ITAP Lecture 5

For our fifth ITAP lecture, Research and The design Process were our primary subjects of interest. These include five key principles of which I will choose two and expand using examples of both my and other artists work.

Legibility, is what makes a particular thing stand out or not in any visual communication. It can be a very useful tool if the communicator wishes to enhance something in his work or disguise a subtlety. However, misuse can lead to disorientation for the viewer or missing the point all together.

I decided to illustrate this principle in photography by expressing the background-subject relationship in monochrome portraits.

Image 2

Image 1

The background should be an important part of any portrait because it can enhance of hide different characteristics of the subject. A dark background will direct attention to the subject and it`s light areas such as the skin. This can be useful if, for instance, one wishes to emphasize certain facial aspects but leave out things like clothing of hair. As seen in Image 1, dark or dark gray background tends to decrease contrast and give a smoother, more relaxed appearance.

On the other hand, a bright background will bring contrast to someone dressed in black clothes, such as in Image 2. This will give a strong first impression and attract any viewer to that image, regardless of what it contains. It is similar to black type on white background giving the best possible legibility. This scenario will also hide from the viewer`s sight details of the subject`s face, since the eye is at first attracted by the dark zones, these standing out the most.

Of course, bright background can also be used with a light subject, as in Image 3, to give a more subtle contour. This happens because the eye is easily confused by the slight difference in tone and doesn`t quite realize which is which. contrast is still high because the background tends to lightup the portrait and dark areas are even darker.

Image 3

Another key principle is Visual Hierarchy. It`s a rather straightforward concept, illustrating the order in which a viewer sees different elements of a visual image. This can be useful is the author wishes the public to have a certain understanding of his work.

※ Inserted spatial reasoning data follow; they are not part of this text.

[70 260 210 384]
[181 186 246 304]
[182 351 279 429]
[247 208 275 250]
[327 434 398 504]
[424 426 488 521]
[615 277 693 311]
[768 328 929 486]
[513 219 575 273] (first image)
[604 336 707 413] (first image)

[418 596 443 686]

Henri Cartier-Bresson 1952

For example, French photographer Henri Cartier-Bresson, caught in 1952 an image that fully uses this principle.The picture uses hierarchy of different elements to inform the viewer about the location, the subject and finally the mood.

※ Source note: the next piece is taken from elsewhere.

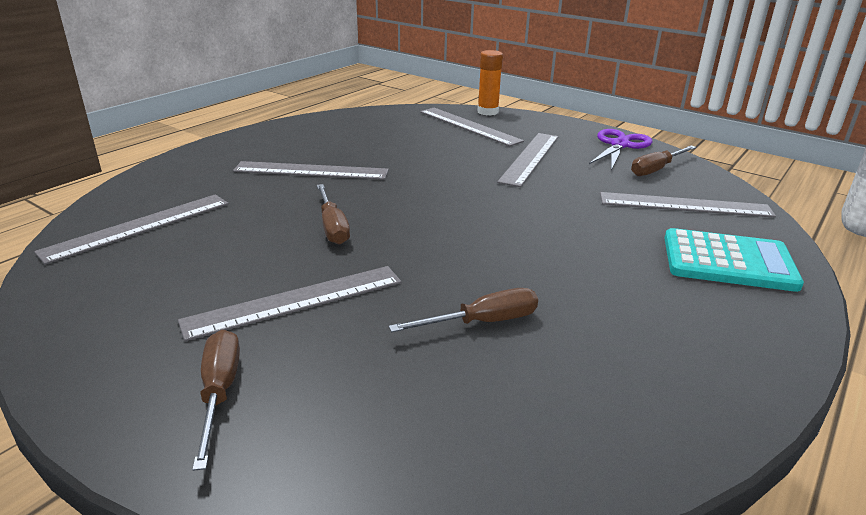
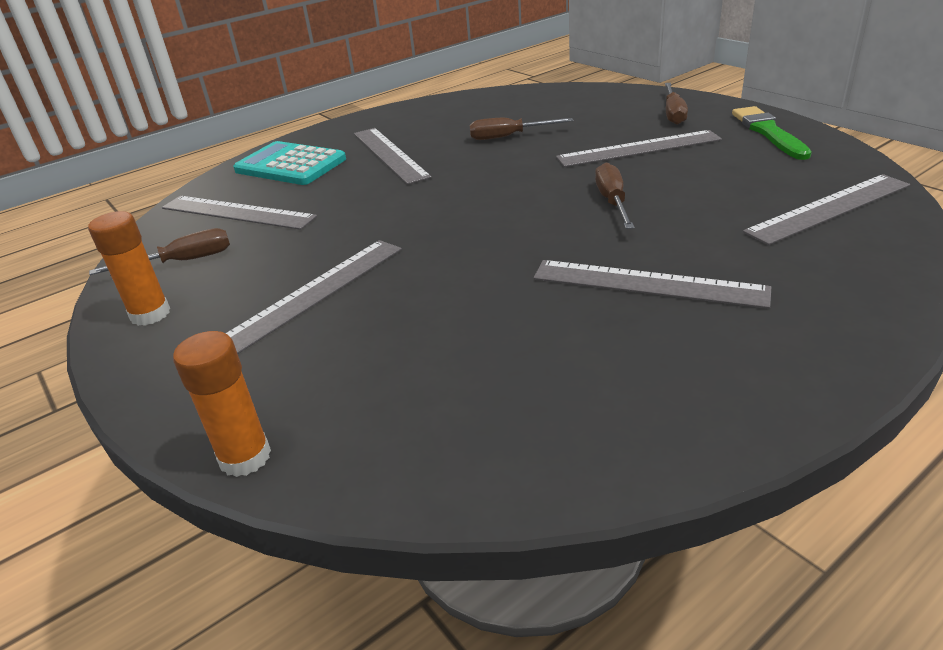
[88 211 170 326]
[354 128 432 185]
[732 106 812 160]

Because in the Occidental part of the world people read from left to right, we see and interpret a photograph in the same way. In this case, the top left corner is occupied by a crossing of lines, immediately drawing attention to this point and easily letting the viewer know that he`s looking at a picture made from the Eiffel Tower (the image being part of the “Apropos de Paris” series), disguised as a visual sign.

The eye then descends along the line until faced with another intersection that reveals the main subject: a couple walking. This gives a somewhat romantic feel to the image, something further accentuated by the wet and contrasty surface that is last seen in the lower part.

When used properly, these two principles can yield dramatic results or sometimes help state the intention of the image. However, care must be taken as they can also distract the viewer or quickly confuse if not used correctly.